Called ‘Advertorial’

“This is what we call an ‘advertorial,”’ an ad that advocates a position on a public issue, said John F. Banzhaf III, the George Washington University law professor who forced cigarette ads off television by invoking the fairness doctrine. “And with advertorials, the fairness doctrine applies.”

But, Banzhaf added, “running a few ads on the deficit, say 10 a month, is more than balanced by (NBC anchorman Tom) Brokaw and company talking about it every night on news.”

Grace offered to compensate NBC for any time it provided opposing views under a fairness argument, but the network declined.

“My personal view is that the networks tend too much to shy away from robust debate on public issues,” Banzhaf said. “Having to give some time occasionally under the fairness doctrine is not all that bad.”

Advertisement

Actually, all three networks said that if the fairness rule were abolished they would retain the policies that caused them to reject the Grace ad.

“In our opinion the spot employs scare tactics which we believe to be problematic in the presentation of a highly complex subject,” said ABC’s Tolvin.

“We are guests in people’s homes,” said NBC’s Gitter, “and guests should behave a certain way.”

Some experts on network ad policies take issue with that position.

“The argument that they are afraid of offending people is specious,” said McDonald of the conservative American Legal Foundation. “All the things they do in entertainment--such as ABC’s program about the effects of a nuclear attack--are really advocacy under the cover of fiction.”

ABC offered to air the Grace spot during the half-hour each day it reserves for the occasional advocacy ad, midnight to 12:30 a.m., if Grace would add a disclaimer labeling the commercial paid advertising.

Grace refused, Elliott said, because it wanted the ad in prime time and because “The Deficit Trials” already was designated an ad by the Grace logo.

Advertisement

Since the network refusal, Grace has run the ad on several cable systems and local stations, including KTTV Channel 11 and KHJ Channel 9 in Los Angeles.

Neither KTTV nor KHJ reports complaints or requests for opposing time.

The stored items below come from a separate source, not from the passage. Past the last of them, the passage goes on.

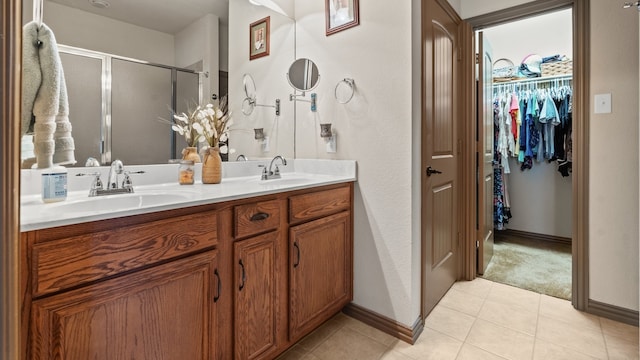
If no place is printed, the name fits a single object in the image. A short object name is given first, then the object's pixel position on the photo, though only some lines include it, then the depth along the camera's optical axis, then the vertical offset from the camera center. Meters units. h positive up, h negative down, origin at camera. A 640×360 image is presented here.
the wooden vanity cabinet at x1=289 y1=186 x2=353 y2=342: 1.53 -0.41
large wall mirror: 1.35 +0.58
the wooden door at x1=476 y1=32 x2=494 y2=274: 2.47 +0.23
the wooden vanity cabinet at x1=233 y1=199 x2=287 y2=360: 1.26 -0.42
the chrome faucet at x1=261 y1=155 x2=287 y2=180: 1.94 +0.06
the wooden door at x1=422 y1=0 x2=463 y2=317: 1.82 +0.20
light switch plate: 1.81 +0.45
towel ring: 1.89 +0.56
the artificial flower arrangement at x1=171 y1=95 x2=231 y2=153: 1.68 +0.29
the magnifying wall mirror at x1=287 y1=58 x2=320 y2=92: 2.11 +0.73
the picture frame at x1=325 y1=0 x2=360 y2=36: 1.86 +1.01
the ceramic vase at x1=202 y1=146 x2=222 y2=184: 1.64 +0.07
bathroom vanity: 0.82 -0.32
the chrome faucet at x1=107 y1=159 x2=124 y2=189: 1.36 +0.04
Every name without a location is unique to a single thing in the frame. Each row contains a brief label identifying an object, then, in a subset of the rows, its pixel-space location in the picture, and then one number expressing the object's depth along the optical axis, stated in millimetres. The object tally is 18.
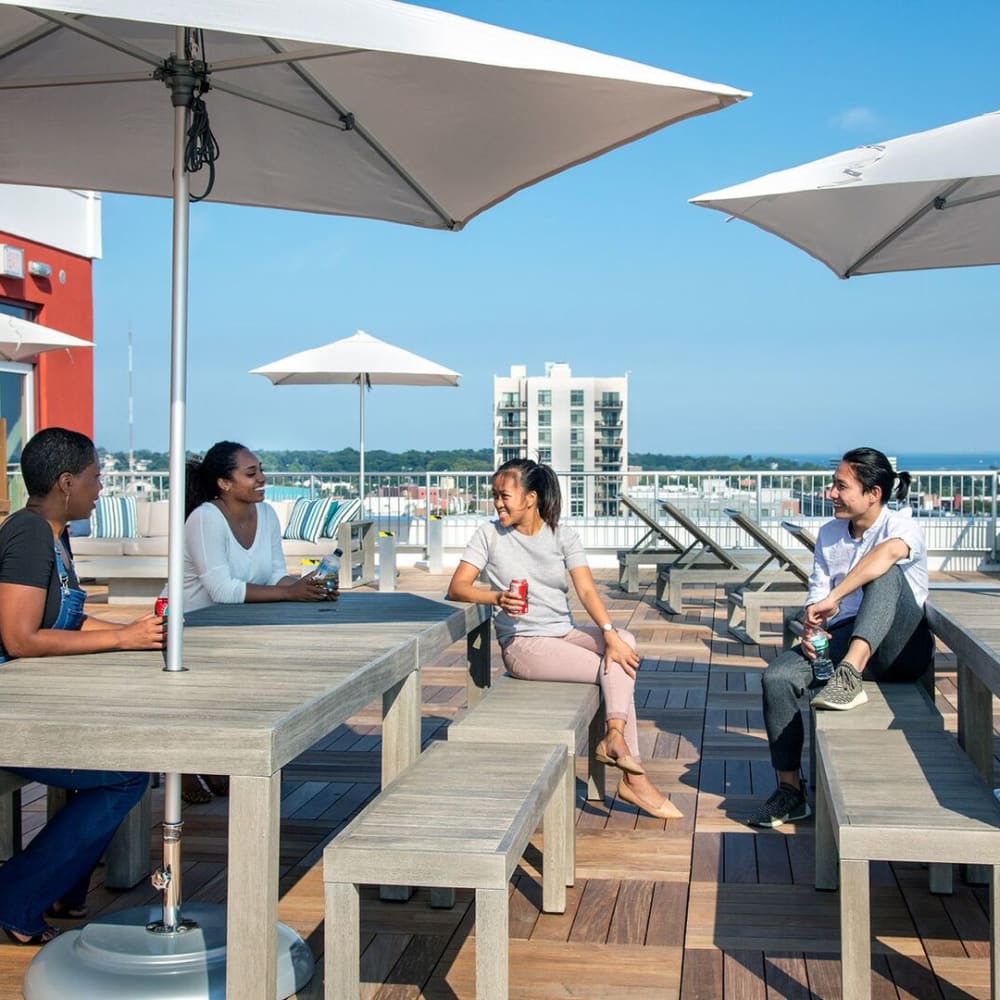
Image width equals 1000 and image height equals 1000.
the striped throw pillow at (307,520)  11453
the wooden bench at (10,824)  3531
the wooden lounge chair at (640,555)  10688
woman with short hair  2885
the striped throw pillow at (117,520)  11328
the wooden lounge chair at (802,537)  7911
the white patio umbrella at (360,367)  12117
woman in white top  4148
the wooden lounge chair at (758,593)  7871
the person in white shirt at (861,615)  3988
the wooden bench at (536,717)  3350
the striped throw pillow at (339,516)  11516
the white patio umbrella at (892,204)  3701
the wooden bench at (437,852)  2363
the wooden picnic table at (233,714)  2244
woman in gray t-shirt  4016
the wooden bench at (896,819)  2471
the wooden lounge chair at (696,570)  9281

The spot also has appeared on Cable News Network, Independent News Network, WGN--a cable super-station in Chicago--two independent stations in New York, and two locally owned network affiliates in Washington.

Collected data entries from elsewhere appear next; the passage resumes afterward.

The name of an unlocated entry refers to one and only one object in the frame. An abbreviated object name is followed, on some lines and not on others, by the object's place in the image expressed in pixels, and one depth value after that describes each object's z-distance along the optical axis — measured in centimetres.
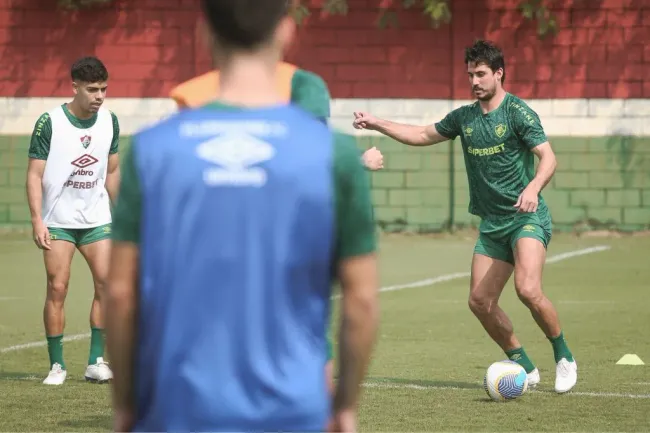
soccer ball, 1687
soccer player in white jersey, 1875
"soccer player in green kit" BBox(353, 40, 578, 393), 1773
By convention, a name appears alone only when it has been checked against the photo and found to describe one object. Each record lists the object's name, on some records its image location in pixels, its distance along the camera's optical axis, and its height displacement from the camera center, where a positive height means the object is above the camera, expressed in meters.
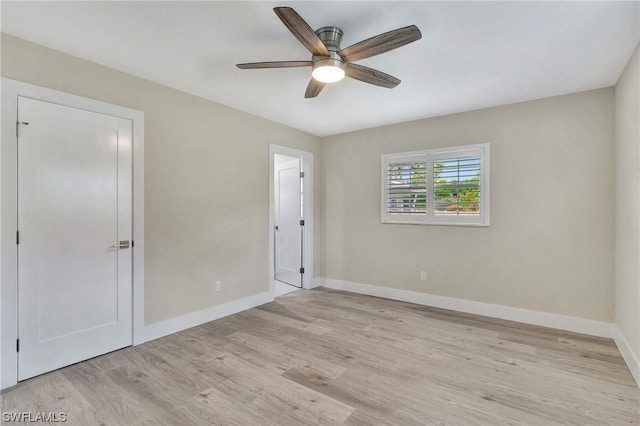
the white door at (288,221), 5.42 -0.19
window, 3.93 +0.35
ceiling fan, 1.85 +1.11
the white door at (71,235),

But Grace still wants the networks, where roughly three quarters of all viewers tune.

“I would love to reopen the negotiations with the networks . . . because clearly there is a great deal of disagreement (among television stations) about what constitutes controversiality,” Elliott said.

Elliott’s company launched its campaign after its chairman, Peter J. Grace, headed a government panel in 1984 studying federal waste and inefficiency. Besides chemicals, the international firm is involved in selected consumer services.

Grace’s first ad, aired at a cost of $2.3 million, generated 118,000 phone calls to a toll-free number from viewers seeking details on the deficit. The company has budgeted $900,000 to run this year’s ad, which cost $300,000 to produce.

Most newspapers--which are not subject to a federally imposed fairness doctrine--have more liberal advertising policies than the networks. The Los Angeles Times generally accepts most controversial ads, once the paper has determined they are legal, fair and not libelous, said Donald J. Maldonado, director of display advertising.